Devoir d’information

Qu’est-ce dès lors un assuré responsable ? Celui qui remet en cause la prescription de son médecin ? Celui qui accepte de payer plus cher des médicaments soumis à l’augmentation de la TVA sans rien dire ? Celui qui évite de soigner ses enfants aux bronches encombrées ? Celui qui sera en mesure de financer l’augmentation des primes d’assurance complémentaire pour supporter le désengagement de l’État ? Le contribuable est en droit de bénéficier d’une information claire et transparente sur le sujet, ce qui n’est pas le cas actuellement. "C’est au médecin de signaler si le médicament qu’il prescrit est ou non remboursé ainsi qu’au pharmacien", explique Pierre Jean Dalleau, Directeur Santé à la Caisse Générale de Sécurité Sociale de Saint-Denis. Pour sa part, la CGSS "est en bout de chaîne, nous appliquons ce qui est décidé." Bien que remettant en cause l’intérêt de susciter un débat public à chaque médicament déremboursé, doutant de la réceptivité des citoyens, Pierre Jean Dalleau accorde que l’État devrait plus communiquer sur le sujet, élaborer une information qui ne se cantonne pas à l’aspect scientifique si l’on veut pouvoir apprécier le fondement de la démarche. "Il faudrait communiquer sur le fait que telle molécule ou tel médicament est plus efficace ou pas assez et pourquoi, ainsi que sur les possibilités de substitution." En l’occurrence elles sont inexistantes dans le cas des fluidifiants bronchiques.

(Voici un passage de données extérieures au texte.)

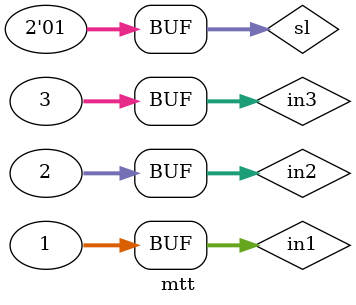
<source format=v>
`include"muxthree.v"
module mtt();
	reg[31:0] in1,in2,in3;
	reg[1:0] sl;
	wire[31:0] out;

	initial 
	begin
		$dumpfile("mt.vcd");
		$dumpvars;
		in1<=32'b01;
		in2<=32'b10;
		in3<=32'b11;
		sl<=2'b01;
	end

	muxthree mt(.in1(in1),.in2(in2),.in3(in3),.sl(sl),.out(out));
endmodule
</source>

Peut-on encore parler de santé publique

Si la prescription de ces médicaments n’a visé qu’à servir les intérêts financiers des laboratoires pharmaceutiques ou autres acteurs, les malades, enfants, parents, ont été abusés depuis des années. Un scandale qui mérite d’être dénoncé. Si par contre, leur usage, que l’on connaît important localement, s’avère nécessaire pour remplir la mission première d’un médicament, à savoir soulager les malades, peut-être faut-il, comme pour le sérum physiologique en dosette, impulser un débat local sur le sujet. Rhinopharyngites, bronchites, crises d’asthme à répétition... La recherche relative aux allergies, à la pollinisation, mériterait d’être développée, comme le soutient depuis des années l’association d’allergologues, l’Areforcal. Mais peut-on encore parler de santé publique dans un système ou la solidarité nationale fonctionne par priorités sans mesurer totalement les conséquences de ces choix. A moins qu’il ne faille accepter que des pathologies sont plus importantes que d’autres aux yeux de l’État ou encore que le progrès soit plébiscité là ou la rentabilité est possible.